● **Exercise requirements**
The reply should hold only the lines from the one with "thumb ip: (1511, 635)" to the one with "ring pip: (346, 440)", both ends kept, exactly as they appear below, without any pictures.
───── Given records
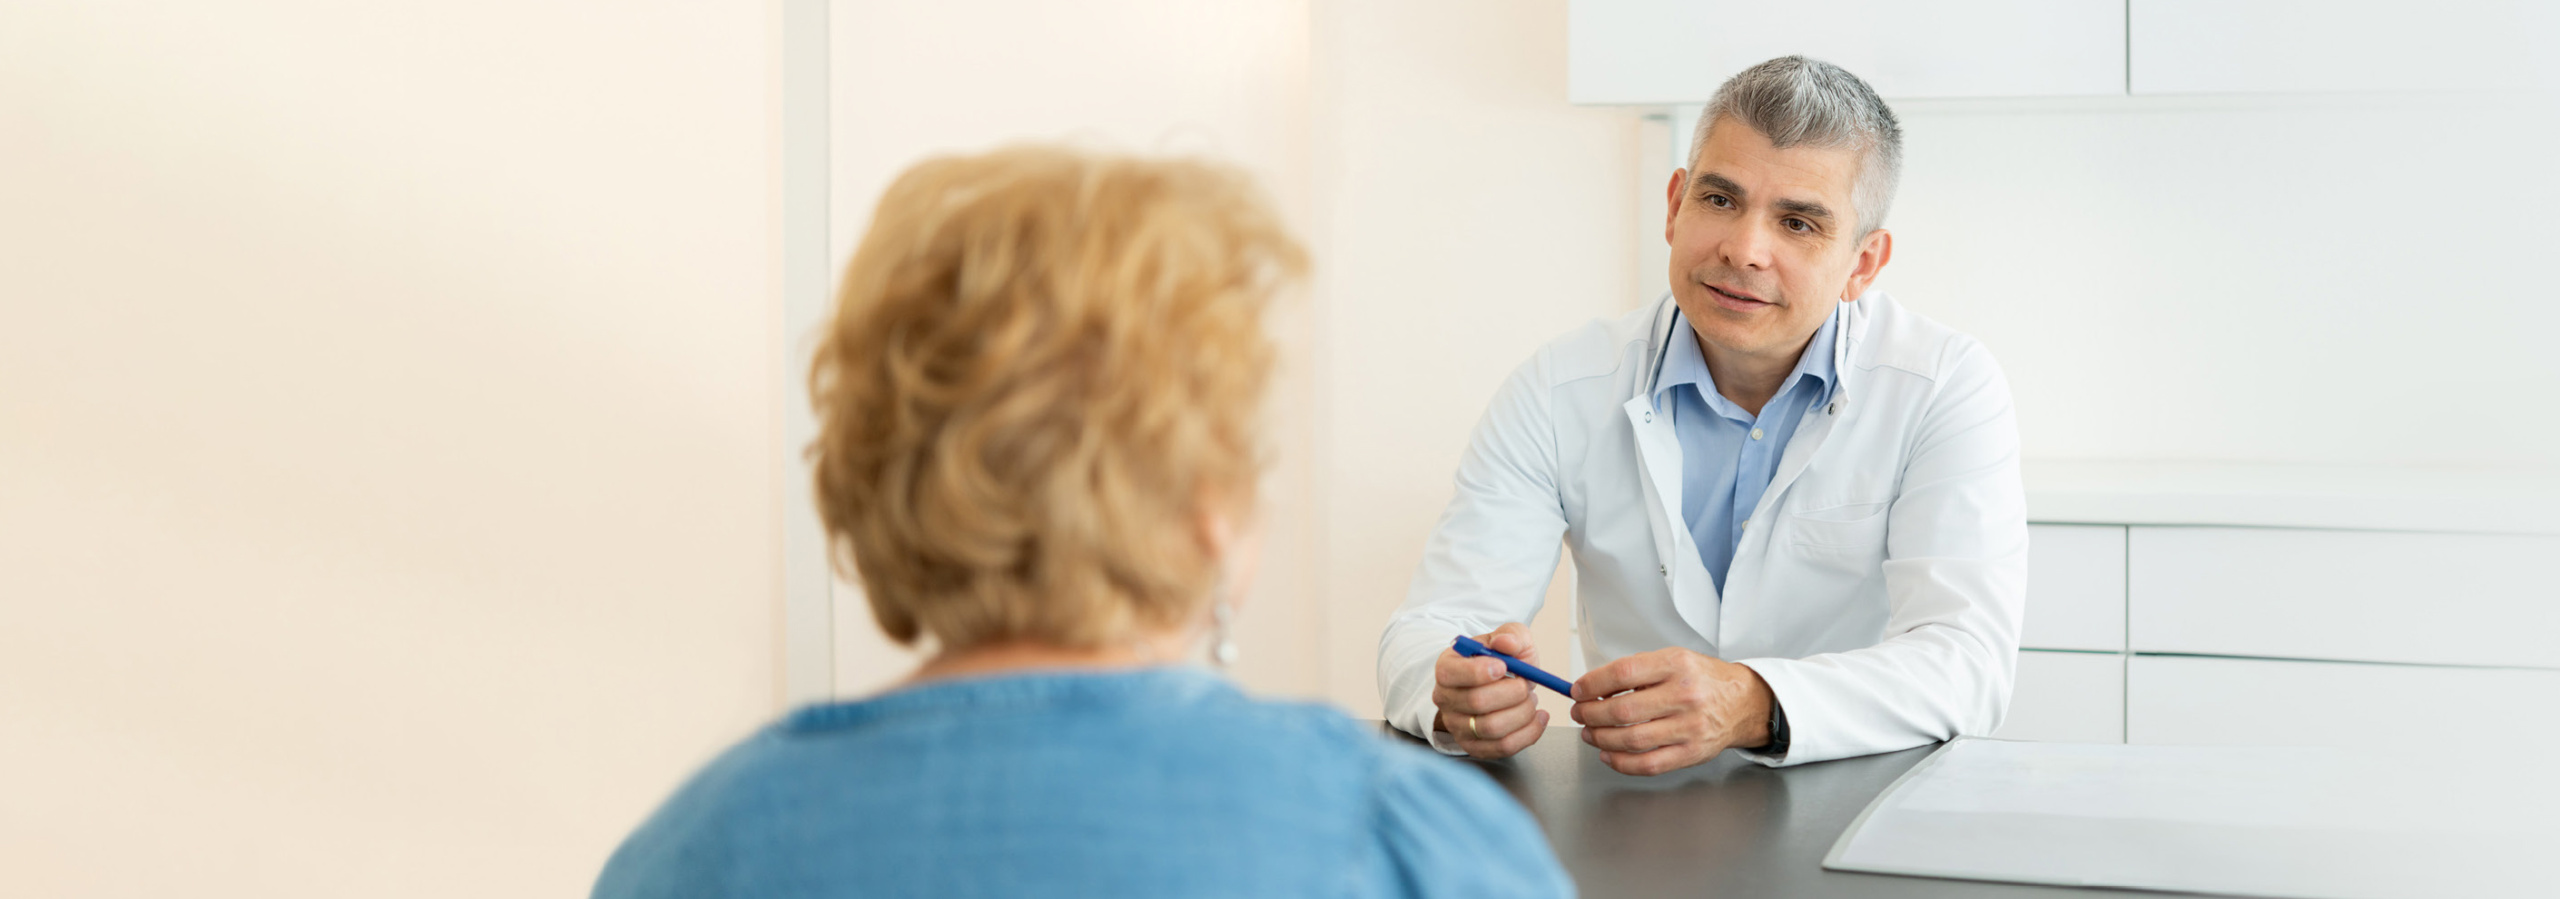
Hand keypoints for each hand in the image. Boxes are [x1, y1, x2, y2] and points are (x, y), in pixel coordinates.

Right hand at [1431, 622, 1550, 758]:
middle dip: (1512, 692)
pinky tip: (1538, 718)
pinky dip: (1529, 733)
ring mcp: (1457, 725)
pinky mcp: (1474, 746)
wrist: (1501, 685)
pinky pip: (1503, 747)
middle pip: (1477, 702)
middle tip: (1525, 684)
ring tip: (1530, 699)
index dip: (1479, 672)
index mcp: (1447, 667)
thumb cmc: (1501, 660)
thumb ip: (1511, 635)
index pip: (1450, 673)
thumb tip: (1506, 643)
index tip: (1504, 667)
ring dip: (1523, 712)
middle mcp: (1445, 698)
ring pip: (1492, 728)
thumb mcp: (1508, 638)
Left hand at [1569, 647, 1772, 775]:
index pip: (1623, 673)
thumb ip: (1638, 670)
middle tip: (1580, 713)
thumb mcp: (1674, 659)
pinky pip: (1648, 764)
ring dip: (1601, 738)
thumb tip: (1594, 687)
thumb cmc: (1702, 679)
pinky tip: (1608, 753)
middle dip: (1591, 714)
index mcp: (1677, 665)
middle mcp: (1685, 696)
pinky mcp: (1691, 753)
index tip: (1578, 690)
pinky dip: (1621, 762)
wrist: (1743, 702)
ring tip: (1590, 733)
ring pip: (1632, 739)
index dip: (1593, 684)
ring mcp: (1689, 727)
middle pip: (1623, 709)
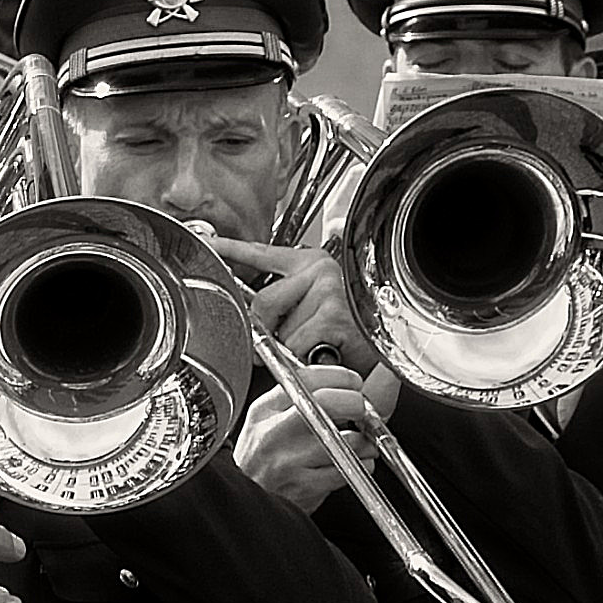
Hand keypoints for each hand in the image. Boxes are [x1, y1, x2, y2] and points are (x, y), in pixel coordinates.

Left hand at [205, 237, 379, 376]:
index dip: (230, 250)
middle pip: (262, 302)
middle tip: (276, 347)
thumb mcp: (316, 308)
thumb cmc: (357, 330)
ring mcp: (327, 292)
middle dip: (264, 332)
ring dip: (291, 350)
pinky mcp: (332, 317)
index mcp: (312, 263)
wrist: (394, 345)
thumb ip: (285, 306)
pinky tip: (326, 354)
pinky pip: (296, 346)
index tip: (208, 242)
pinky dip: (305, 360)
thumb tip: (253, 324)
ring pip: (279, 331)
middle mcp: (320, 271)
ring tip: (317, 349)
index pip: (260, 253)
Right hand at [232, 363, 378, 514]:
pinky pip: (349, 469)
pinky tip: (355, 462)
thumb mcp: (264, 421)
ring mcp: (290, 461)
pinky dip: (363, 463)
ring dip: (365, 439)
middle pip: (328, 402)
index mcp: (265, 410)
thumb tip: (338, 381)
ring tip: (361, 441)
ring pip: (346, 440)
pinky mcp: (306, 486)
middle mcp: (275, 432)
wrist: (241, 503)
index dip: (340, 376)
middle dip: (355, 402)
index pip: (307, 377)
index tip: (352, 383)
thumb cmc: (258, 462)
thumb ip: (294, 397)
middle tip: (360, 409)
──────────
● **Problem solution**
thumb ip: (1511, 635)
index pip: (1450, 673)
thumb tip: (1506, 643)
index tip: (1504, 667)
ring dip: (1523, 712)
middle mcp: (1445, 698)
ring pip: (1492, 728)
thumb mcp: (1508, 638)
Left hand at [1569, 647, 1772, 775]:
index pip: (1623, 673)
thumb ip: (1638, 670)
middle tip: (1580, 713)
thumb mcp: (1674, 659)
pinky pip: (1648, 764)
ring dip: (1601, 738)
thumb tip: (1594, 687)
thumb cmc: (1702, 679)
pinky tip: (1608, 753)
middle dip: (1591, 714)
index mcp: (1677, 665)
middle mcp: (1685, 696)
pinky mcp: (1691, 753)
index tip: (1578, 690)
pinky dip: (1621, 762)
wrist: (1743, 702)
ring tip: (1590, 733)
ring pip: (1632, 739)
index dip: (1593, 684)
ring mcp: (1689, 727)
middle pip: (1623, 709)
Hand keypoints for each hand in the image. Boxes are [x1, y1, x2, y2] and points are (x, y), in pixel coordinates.

Left hand at [205, 237, 379, 376]:
index dip: (230, 250)
middle pip: (262, 302)
middle tip: (276, 347)
thumb mcp: (316, 308)
thumb cmc: (357, 330)
ring mcp: (327, 292)
middle dip: (264, 332)
ring dip: (291, 350)
pinky mcp: (332, 317)
index mcp: (312, 263)
wrist: (394, 345)
thumb ip: (285, 306)
pinky tip: (326, 354)
pinky pip: (296, 346)
index tip: (208, 242)
pinky dip: (305, 360)
thumb tip: (253, 324)
ring pip: (279, 331)
middle mcp: (320, 271)
ring tip: (317, 349)
index pip: (260, 253)
Right hand at [232, 363, 378, 514]:
pinky pip: (349, 469)
pinky tip: (355, 462)
thumb mcp: (264, 421)
ring mcp: (290, 461)
pinky dip: (363, 463)
ring dip: (365, 439)
middle pip: (328, 402)
index mcp: (265, 410)
thumb tip: (338, 381)
ring tip: (361, 441)
ring pip: (346, 440)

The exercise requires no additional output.